◆ **Your goal**
Return, unchanged, the part of the material that opens at its first line and closes with the line containing "ТРЕБУЮТСЯ М", including both of those lines.

◆ **Working data**
- - - - - - -

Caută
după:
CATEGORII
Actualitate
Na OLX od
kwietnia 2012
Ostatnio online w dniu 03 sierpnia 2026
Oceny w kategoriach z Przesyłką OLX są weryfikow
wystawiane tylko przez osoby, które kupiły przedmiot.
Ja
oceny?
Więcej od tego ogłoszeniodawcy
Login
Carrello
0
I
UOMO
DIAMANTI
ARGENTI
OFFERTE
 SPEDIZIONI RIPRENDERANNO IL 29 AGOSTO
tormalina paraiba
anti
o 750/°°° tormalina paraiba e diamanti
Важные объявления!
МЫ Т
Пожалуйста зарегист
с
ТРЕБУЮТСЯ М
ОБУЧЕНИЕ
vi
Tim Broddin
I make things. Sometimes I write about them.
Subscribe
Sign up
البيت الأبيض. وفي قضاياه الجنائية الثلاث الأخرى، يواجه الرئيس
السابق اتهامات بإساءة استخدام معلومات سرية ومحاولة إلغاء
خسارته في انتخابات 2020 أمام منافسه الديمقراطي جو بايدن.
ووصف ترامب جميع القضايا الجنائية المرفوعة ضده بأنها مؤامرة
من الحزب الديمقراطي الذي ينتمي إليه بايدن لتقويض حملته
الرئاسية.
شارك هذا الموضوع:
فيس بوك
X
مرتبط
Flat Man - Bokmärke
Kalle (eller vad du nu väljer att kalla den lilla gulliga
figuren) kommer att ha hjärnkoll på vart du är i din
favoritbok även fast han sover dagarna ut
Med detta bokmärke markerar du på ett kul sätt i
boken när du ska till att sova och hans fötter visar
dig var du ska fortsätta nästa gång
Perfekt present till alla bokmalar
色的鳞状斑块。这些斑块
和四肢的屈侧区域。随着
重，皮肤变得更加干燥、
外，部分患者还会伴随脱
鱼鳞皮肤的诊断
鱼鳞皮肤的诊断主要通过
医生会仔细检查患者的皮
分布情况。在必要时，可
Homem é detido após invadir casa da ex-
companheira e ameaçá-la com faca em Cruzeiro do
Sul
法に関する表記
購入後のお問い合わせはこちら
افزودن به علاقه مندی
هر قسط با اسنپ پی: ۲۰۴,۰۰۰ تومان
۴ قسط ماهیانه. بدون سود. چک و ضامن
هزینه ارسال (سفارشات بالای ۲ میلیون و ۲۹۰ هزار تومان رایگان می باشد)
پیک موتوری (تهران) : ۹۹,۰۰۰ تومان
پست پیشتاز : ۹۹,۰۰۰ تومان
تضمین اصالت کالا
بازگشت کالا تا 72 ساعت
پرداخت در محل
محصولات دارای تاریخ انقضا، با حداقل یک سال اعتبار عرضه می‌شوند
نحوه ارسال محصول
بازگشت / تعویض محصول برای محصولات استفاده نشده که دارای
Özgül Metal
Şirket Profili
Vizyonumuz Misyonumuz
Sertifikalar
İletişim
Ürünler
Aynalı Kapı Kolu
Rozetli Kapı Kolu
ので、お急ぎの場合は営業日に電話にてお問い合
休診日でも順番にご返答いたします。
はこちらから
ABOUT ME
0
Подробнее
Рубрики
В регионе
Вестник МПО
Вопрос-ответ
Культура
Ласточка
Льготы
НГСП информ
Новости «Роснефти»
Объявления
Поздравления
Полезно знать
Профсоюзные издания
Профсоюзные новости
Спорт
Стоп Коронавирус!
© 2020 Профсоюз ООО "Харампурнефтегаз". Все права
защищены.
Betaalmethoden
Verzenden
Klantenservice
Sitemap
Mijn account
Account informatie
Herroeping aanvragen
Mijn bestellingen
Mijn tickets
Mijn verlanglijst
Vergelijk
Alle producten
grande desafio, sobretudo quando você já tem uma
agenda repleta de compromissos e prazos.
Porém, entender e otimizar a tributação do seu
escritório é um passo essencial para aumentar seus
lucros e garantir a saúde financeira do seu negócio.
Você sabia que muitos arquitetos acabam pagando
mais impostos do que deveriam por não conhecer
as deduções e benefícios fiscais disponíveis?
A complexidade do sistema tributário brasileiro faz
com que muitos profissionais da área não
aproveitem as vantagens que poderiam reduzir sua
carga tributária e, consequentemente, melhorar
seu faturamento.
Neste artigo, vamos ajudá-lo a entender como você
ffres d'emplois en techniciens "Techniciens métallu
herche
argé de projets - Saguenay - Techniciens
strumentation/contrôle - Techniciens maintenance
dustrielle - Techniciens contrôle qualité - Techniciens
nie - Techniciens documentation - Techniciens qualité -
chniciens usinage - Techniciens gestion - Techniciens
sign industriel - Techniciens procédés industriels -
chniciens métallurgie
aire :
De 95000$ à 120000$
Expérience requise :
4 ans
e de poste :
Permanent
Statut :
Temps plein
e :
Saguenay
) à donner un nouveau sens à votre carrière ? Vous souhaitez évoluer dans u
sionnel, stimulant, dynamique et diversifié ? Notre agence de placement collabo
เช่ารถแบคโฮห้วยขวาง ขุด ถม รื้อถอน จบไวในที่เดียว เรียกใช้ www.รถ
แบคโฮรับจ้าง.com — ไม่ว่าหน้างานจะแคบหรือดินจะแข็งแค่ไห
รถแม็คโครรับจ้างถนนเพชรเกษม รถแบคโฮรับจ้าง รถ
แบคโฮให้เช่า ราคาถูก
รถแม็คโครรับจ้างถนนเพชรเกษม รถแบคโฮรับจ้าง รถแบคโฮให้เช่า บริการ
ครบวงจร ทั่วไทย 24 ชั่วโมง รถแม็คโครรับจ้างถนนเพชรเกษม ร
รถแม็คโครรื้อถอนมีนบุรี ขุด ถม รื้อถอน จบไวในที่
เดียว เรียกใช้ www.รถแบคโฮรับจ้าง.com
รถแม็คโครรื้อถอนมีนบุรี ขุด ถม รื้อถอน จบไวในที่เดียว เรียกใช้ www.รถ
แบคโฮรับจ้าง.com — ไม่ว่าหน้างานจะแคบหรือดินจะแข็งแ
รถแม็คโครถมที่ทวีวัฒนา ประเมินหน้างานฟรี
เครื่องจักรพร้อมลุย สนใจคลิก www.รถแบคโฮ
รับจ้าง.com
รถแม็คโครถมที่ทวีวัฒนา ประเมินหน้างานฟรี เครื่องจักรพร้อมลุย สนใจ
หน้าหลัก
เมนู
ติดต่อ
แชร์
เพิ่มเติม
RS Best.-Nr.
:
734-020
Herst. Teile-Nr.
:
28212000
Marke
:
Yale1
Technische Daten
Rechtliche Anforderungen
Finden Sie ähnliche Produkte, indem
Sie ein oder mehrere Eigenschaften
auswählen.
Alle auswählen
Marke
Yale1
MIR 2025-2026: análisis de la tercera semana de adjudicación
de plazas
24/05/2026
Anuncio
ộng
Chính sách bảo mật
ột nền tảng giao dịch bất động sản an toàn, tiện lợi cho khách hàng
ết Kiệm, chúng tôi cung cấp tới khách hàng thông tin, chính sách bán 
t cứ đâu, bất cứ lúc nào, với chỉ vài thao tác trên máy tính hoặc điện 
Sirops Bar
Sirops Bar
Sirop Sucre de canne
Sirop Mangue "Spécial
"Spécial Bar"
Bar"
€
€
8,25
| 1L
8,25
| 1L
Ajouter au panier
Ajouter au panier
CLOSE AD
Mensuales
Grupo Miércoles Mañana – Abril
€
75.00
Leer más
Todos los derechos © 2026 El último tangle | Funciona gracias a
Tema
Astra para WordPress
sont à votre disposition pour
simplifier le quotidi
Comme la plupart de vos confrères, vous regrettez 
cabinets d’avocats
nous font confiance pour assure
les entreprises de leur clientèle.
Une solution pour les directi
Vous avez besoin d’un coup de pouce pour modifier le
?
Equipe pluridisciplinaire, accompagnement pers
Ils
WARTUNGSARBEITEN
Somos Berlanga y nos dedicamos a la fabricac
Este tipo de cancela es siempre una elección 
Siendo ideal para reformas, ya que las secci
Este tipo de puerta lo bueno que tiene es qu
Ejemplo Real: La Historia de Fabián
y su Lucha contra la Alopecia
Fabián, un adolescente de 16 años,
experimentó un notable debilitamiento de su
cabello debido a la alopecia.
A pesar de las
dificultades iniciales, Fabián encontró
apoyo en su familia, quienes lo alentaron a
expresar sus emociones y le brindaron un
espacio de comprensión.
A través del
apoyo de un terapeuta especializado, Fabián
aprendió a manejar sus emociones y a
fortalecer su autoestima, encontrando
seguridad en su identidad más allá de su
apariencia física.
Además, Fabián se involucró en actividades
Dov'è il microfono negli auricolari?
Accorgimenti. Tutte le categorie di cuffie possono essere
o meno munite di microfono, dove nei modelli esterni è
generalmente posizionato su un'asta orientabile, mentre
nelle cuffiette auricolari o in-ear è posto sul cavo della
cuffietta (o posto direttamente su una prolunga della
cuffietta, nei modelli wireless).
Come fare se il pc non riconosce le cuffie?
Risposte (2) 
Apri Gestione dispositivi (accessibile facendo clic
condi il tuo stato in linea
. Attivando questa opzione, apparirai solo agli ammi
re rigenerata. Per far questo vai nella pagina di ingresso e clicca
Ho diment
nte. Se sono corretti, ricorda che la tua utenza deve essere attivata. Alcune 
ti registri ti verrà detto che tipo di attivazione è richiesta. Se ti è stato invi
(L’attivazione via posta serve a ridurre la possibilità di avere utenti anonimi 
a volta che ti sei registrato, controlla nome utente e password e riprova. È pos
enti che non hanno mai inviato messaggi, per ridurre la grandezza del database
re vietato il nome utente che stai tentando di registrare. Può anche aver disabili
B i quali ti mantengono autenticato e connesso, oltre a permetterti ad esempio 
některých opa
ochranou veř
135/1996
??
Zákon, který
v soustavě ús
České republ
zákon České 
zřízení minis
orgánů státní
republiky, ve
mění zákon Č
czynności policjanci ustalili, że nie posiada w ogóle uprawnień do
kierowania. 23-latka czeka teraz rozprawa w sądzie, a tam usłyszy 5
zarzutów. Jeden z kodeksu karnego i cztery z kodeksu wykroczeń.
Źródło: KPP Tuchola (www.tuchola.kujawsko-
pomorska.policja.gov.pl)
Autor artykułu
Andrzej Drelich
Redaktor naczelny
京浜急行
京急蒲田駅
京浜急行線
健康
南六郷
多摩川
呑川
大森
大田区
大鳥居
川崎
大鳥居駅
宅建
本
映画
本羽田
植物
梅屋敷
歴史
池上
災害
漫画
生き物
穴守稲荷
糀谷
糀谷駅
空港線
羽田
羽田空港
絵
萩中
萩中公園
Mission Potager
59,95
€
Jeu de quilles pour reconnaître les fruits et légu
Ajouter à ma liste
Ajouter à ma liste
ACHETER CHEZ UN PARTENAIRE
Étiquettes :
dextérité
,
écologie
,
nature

- - - - - - -

◆ **Written response**
Caută
după:
CATEGORII
Actualitate
Na OLX od
kwietnia 2012
Ostatnio online w dniu 03 sierpnia 2026
Oceny w kategoriach z Przesyłką OLX są weryfikow
wystawiane tylko przez osoby, które kupiły przedmiot.
Ja
oceny?
Więcej od tego ogłoszeniodawcy
Login
Carrello
0
I
UOMO
DIAMANTI
ARGENTI
OFFERTE
 SPEDIZIONI RIPRENDERANNO IL 29 AGOSTO
tormalina paraiba
anti
o 750/°°° tormalina paraiba e diamanti
Важные объявления!
МЫ Т
Пожалуйста зарегист
с
ТРЕБУЮТСЯ М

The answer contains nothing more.